Tarea 1 >>
Resuma en dos oraciones el texto sobre la poesía y la edad.
Tarea 2 >>
Prosiga el texto sobre la poesía y la edad a partir de su última oración.

Texto de lectura >>
────

La Nacion (Costa Rica) - Ancora

Las impacienci­as

- Víctor Hurtado Oviedo vaho50@gmail.com

Llegar a ser poeta joven es una esperanza que nunca se pierde con los años: es tomarse en serio toda la fuente de la juventud. La poesía suele ser un género de los jóvenes, de cuando se tiene más vida que biografía.

Sin embargo, también puede haber viejos poetas, como los sucesivos Homeros; crearon la Ilíada recitando ante el mar Egeo mientras los fenicios les inventaban la escritura, que les llegó demasiado tarde. En aquel tiempo, los poetas fueron analfabeto­s, mas este privilegio se ha reservado hoy para ciertos políticos que no improvisan poesía.

Curiosamen­te, en contraste con la poesía, algunos críticos y escritores han percibido, en el ensayo, el género de la madurez: la plenitud de la tarde, la gracia que la experienci­a regala al talento. Así, el argentino Adolfo Bioy Casares afirmó: “El ensayo es un género para escritores maduros. Quien se abstiene de toda tentación, finalmente evitará el error” (estudio preliminar de Ensayistas ingleses).

Empero, volvamos a las mañanas. Lord George Gordon Byron es un poeta joven como mandado a hacer por el posterior Romanticis­mo para que sirva de modelo al artista –más que contestata­rio– respondón. A veces, un romántico es un hombre de letras que pasa a las acciones y que tal vez muera en ellas. Lord Byron no tiene madera de árbol; no se está quieto; no echa raíces: sus raíces lo echan; ansía que sus años pasen a la historia pues ve que, en otros, la historia no ha pasado por los años.

────

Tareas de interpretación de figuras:
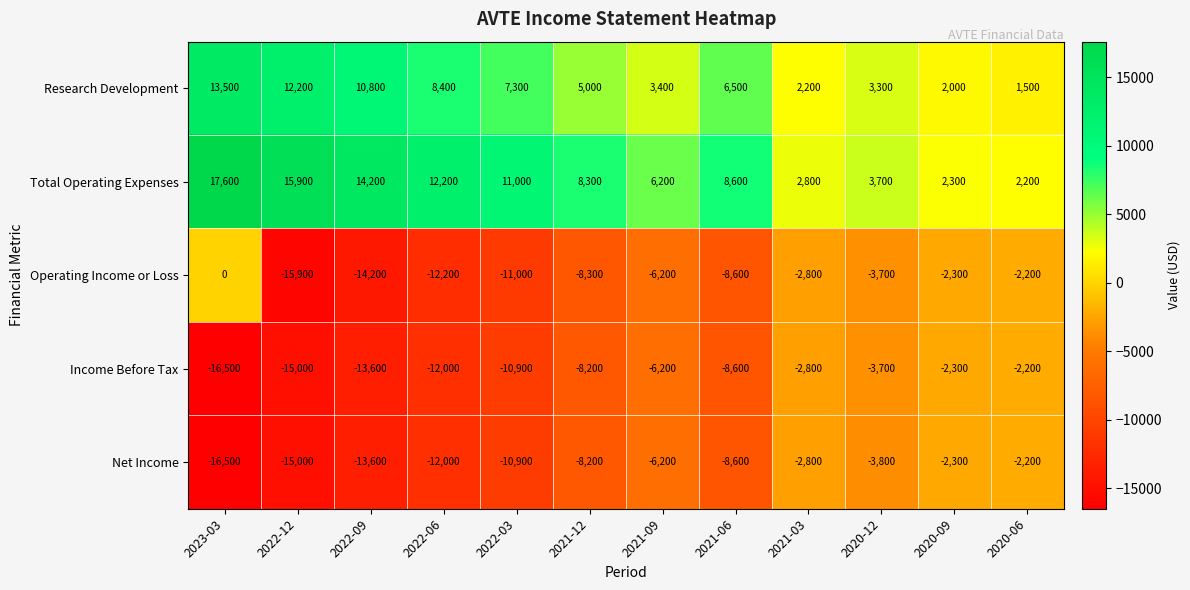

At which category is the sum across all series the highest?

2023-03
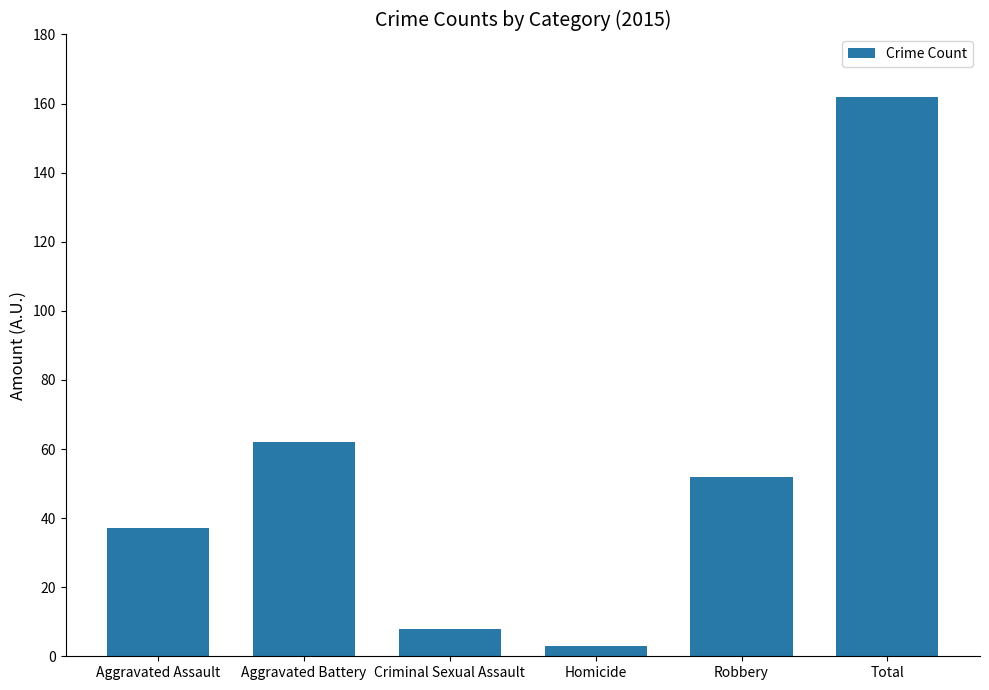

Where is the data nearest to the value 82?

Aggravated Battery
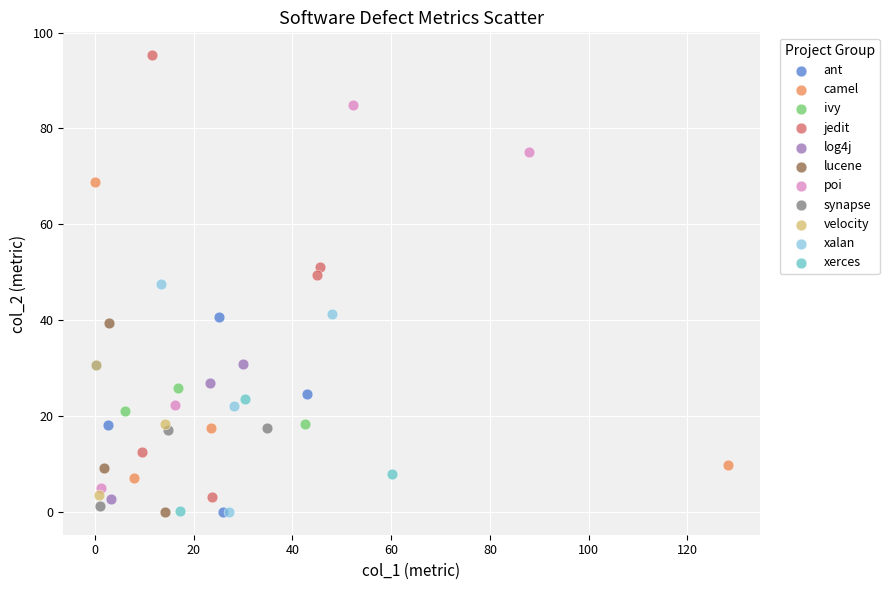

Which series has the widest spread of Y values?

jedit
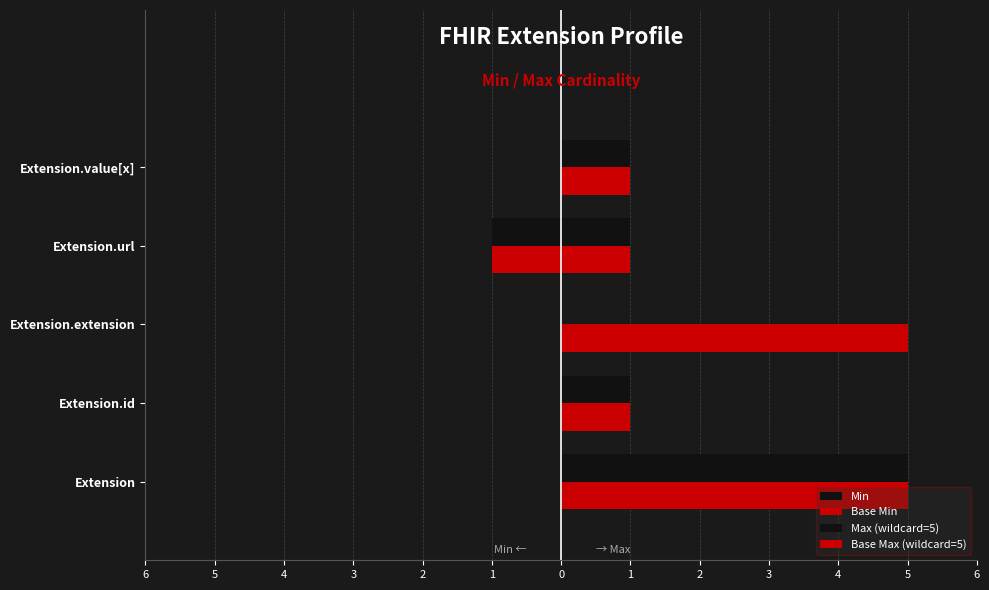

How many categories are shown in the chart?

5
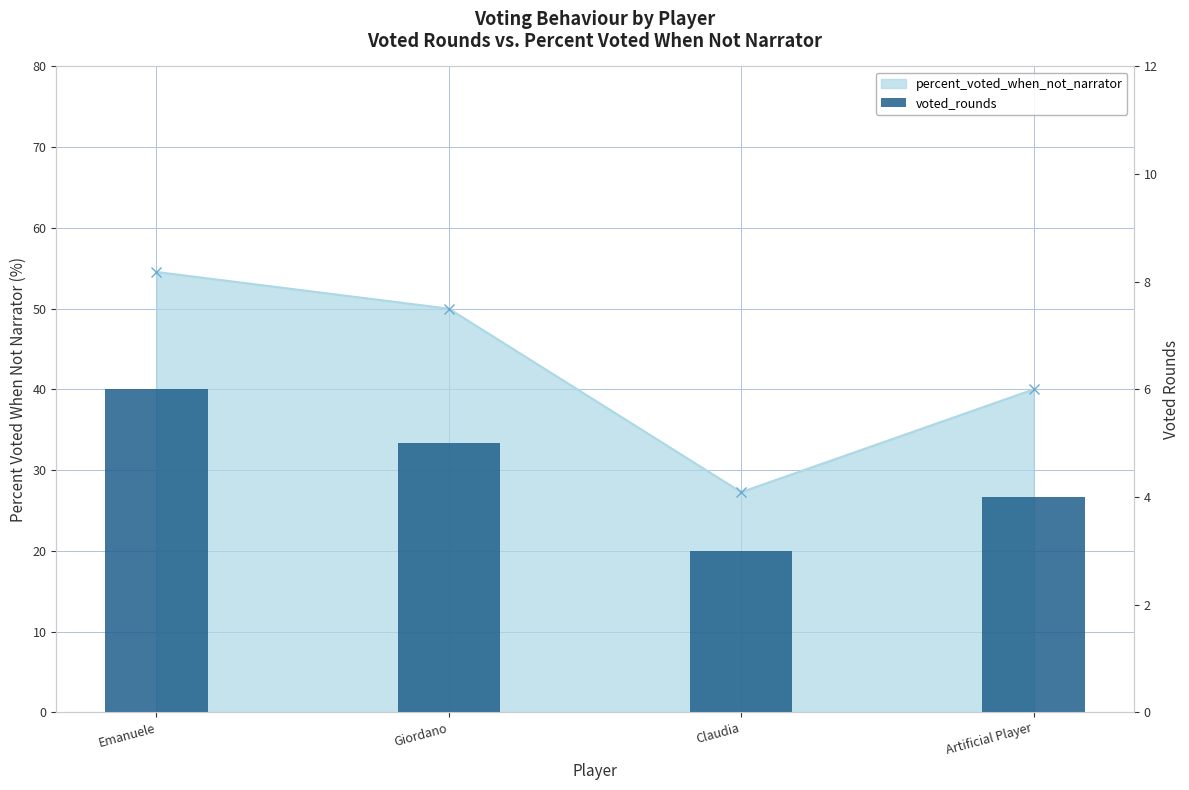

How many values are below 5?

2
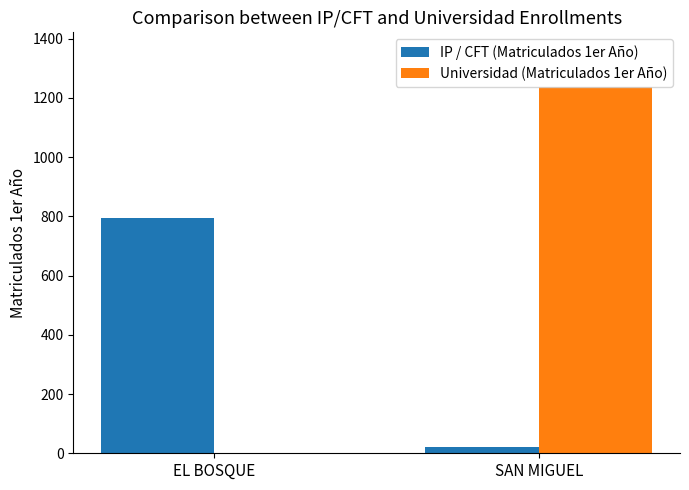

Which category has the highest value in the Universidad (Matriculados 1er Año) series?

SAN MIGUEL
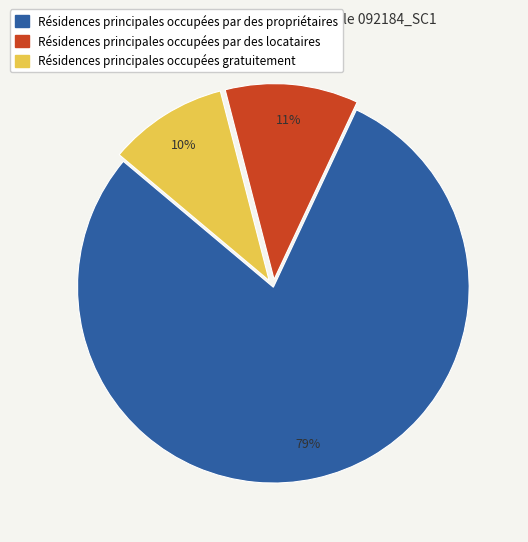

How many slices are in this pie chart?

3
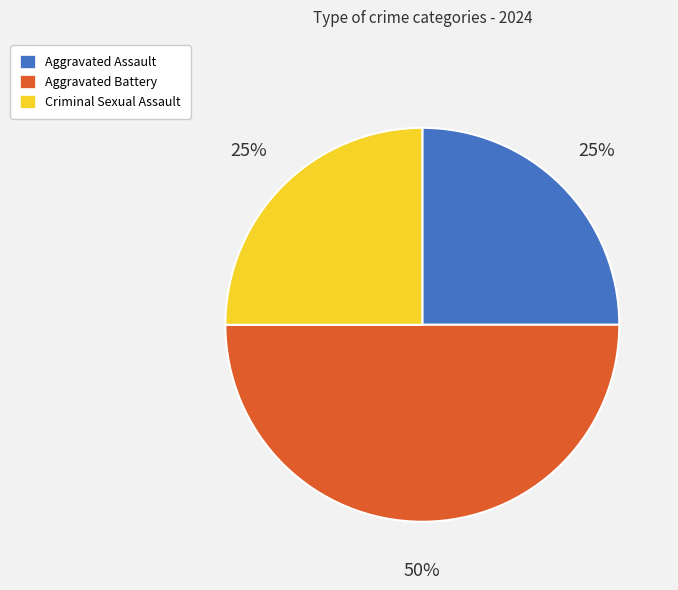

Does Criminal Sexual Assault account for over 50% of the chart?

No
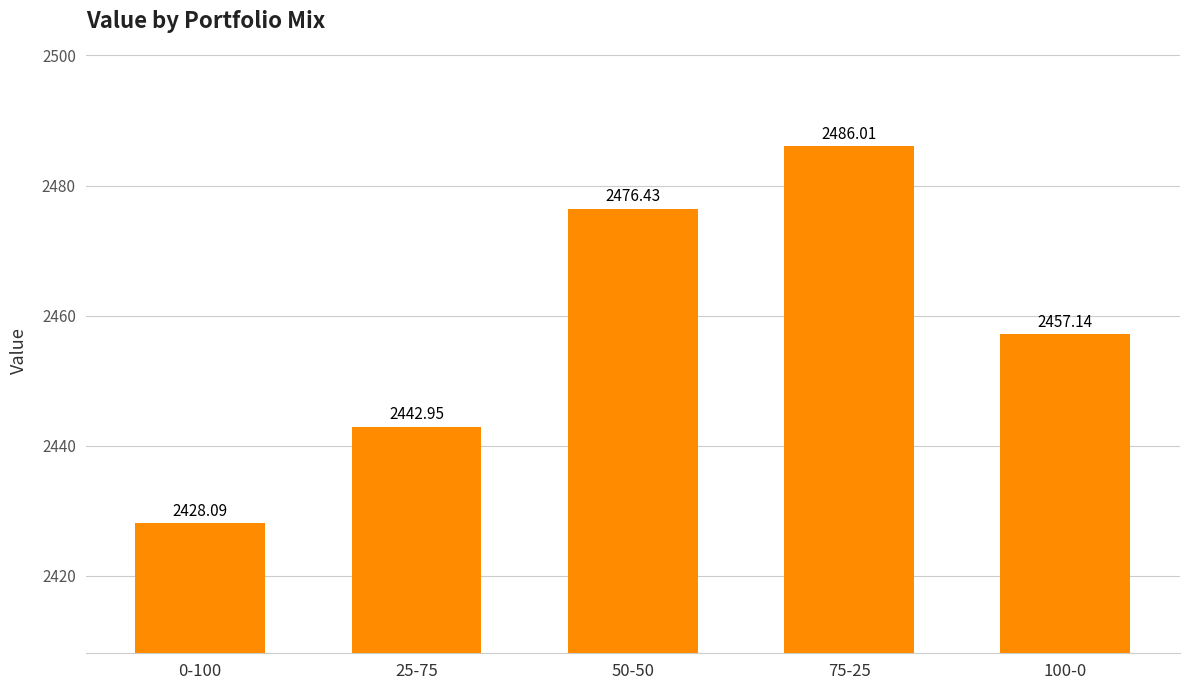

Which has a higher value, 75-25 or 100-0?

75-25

────

Respuesta 1 >>
La poesía suele ser un género de jóvenes, aunque también hubo poetas viejos como los sucesivos Homeros, mientras que algunos críticos y escritores ven en el ensayo el género de la madurez, según afirmó Adolfo Bioy Casares. Al volver a la juventud, el texto presenta a Lord Byron como un poeta joven que sirve de modelo romántico al artista respondón, inquieto y ansioso de que sus años pasen a la historia.

Respuesta 2 >>
Una vida de bolero

Lord Byron (1788-1824) viene a ser el rapsoda que se tomará en serio el discurso que el loco Alonso Quijano pronuncia sobre las armas y las letras ( Don Quijote, capítulo 38), y se sumará al empeño de liberar a Grecia del asfixiante dominio del imperio otomano (vale decir, Turquía): demasiados turbantes, que nublan la vista de las ínsulas egeas; pero no nos adelantemo­s al futuro.

Verdad es también que el sexto barón de Byron es un joven tarambana, suerte de pre-hooligan de la literatura que gusta de “épater le bourgeois” (escandaliz­ar al burgués) con su banda de literatos, rapsodas ambulantes, cantos rodados: niños-bien infiriendo pequeños males.

Byron frecuenta el opio y la amistad, y entre sus compañeros de andanzas caminan el poeta Percy Shelley y la esposa de este, Mary Wollstonec­raft Godwin, precoz autora de Frankenste­in, o el moderno Prometeo, reciclado precursor salido del montaje de la imaginació­n.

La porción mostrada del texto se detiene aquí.